Badin aussi, et plaisant, ce souvenir furtivement revenu à la mémoire de Madelou qui avait emmené un jour d’été en promenade sur le fleuve l’ami Gide pour le distraire de la campagne qui l’ennuyait quelque peu. « Quand Gide découvrit le batelier qui allait l’embarquer, un jeune garçon en short à la peau hâlée, aux yeux noirs, aux cheveux en broussaille, il baisa les mains de Madelou en prononçant cette phrase restée fameuse dans la famille : Chère, vous êtes merveilleuse, vous pensez à tout ! »
Madelou, amoureuse des lettres, aime à rassembler son monde autour de la littérature et des écrivains, qu’ils soient invités ou pas au domaine. Fascinée par la poésie d’Hölderlin, elle lit et relit Rêverie d’un soir et s’active quotidiennement, comme un jeu, à vaincre les difficultés et trouver les subtilités de la transmission des mots du poète d’une langue à l’autre, avec la complicité de Marianne, la romancière – qui achève son second roman -, et celle d’un correspondant et ami allemand. Tandis qu’Octave, producteur de films, travaille à un court-métrage sur Raymond Roussel. Les mots de Roussel, justement, ouvrent le livre avec cet exergue qui donne la couleur à ce récit d’un bel été basque surgi de la mémoire enchantée de Florence Delay : « Mes yeux plongent dans un coin d’azur ; ma pensée/Rêve, absente, perdue, indécise et forcée/D’aller vers le passé (…)/Grâce à l’intensité subitement accrue/Du souvenir vivace et latent d’un été. »

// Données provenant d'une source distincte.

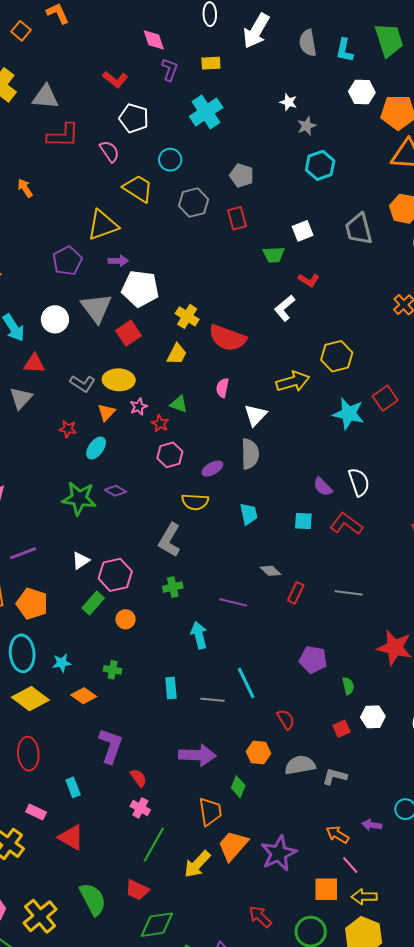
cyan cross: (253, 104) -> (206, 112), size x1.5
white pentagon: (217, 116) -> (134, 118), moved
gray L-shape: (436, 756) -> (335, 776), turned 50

La mort n’a pas sa place dans ce texte délicieux né de la tendre et chère mémoire de Florence, un texte étonnamment sous-titré « roman » – mais après tout « le roman est une scénographie avec personnages » lui a dit un jour Pascal Quignard. Alors le seul drame, s’il en fallait un à ce récit, est la mort de Capucine, la petite chienne vieillissante et souffrante qui « godillait depuis longtemps du train arrière. » La mort de l’amie fidèle à quatre pattes sonne la fin du livre et la dispersion de tous les personnages au bout d’un été lumineux dans la maison familiale. Comme si Florence Delay ne voulait pas baisser le rideau sur ce petit théâtre dans la tristesse et la disparition d’un seul homme, d’une seule femme formant sa « petite troupe » qu’elle a fait revivre le temps d’une saison au soleil de Miradour, son cher refuge perché sur un coteau du Pays Basque.
La romancière avait consacré avec Dit Nerval (Gallimard, 1999) un livre comme un portrait et un hommage à son père Jean, en proie à des relations difficiles avec son géniteur, le docteur Delay. Florence avait alors décrit Jean troublé et attendri par la figure de Nerval, en conflit avec son père lui aussi, le docteur Labrunie. Le souvenir plein d’affection et d’amour va cette fois vers la figure centrale du récit, sa mère sur laquelle Florence n’avait encore rien écrit. Et ce texte merveilleux d’intelligence, de légèreté, de douceur et de grâce, dont un cinéaste comme Éric Rohmer aurait fait un subtil Conte d’été, signe là le retour de notre romancière à une narration aussi belle qu’émouvante par l’image qu’elle nous livre de ces moments de bonheur miraculeusement retrouvés.
Un été à Miradour de Florence Delay, Gallimard. Parution : 4 février 2021, 103 p., ISBN 978-2-07-289112-0, prix : 12 €.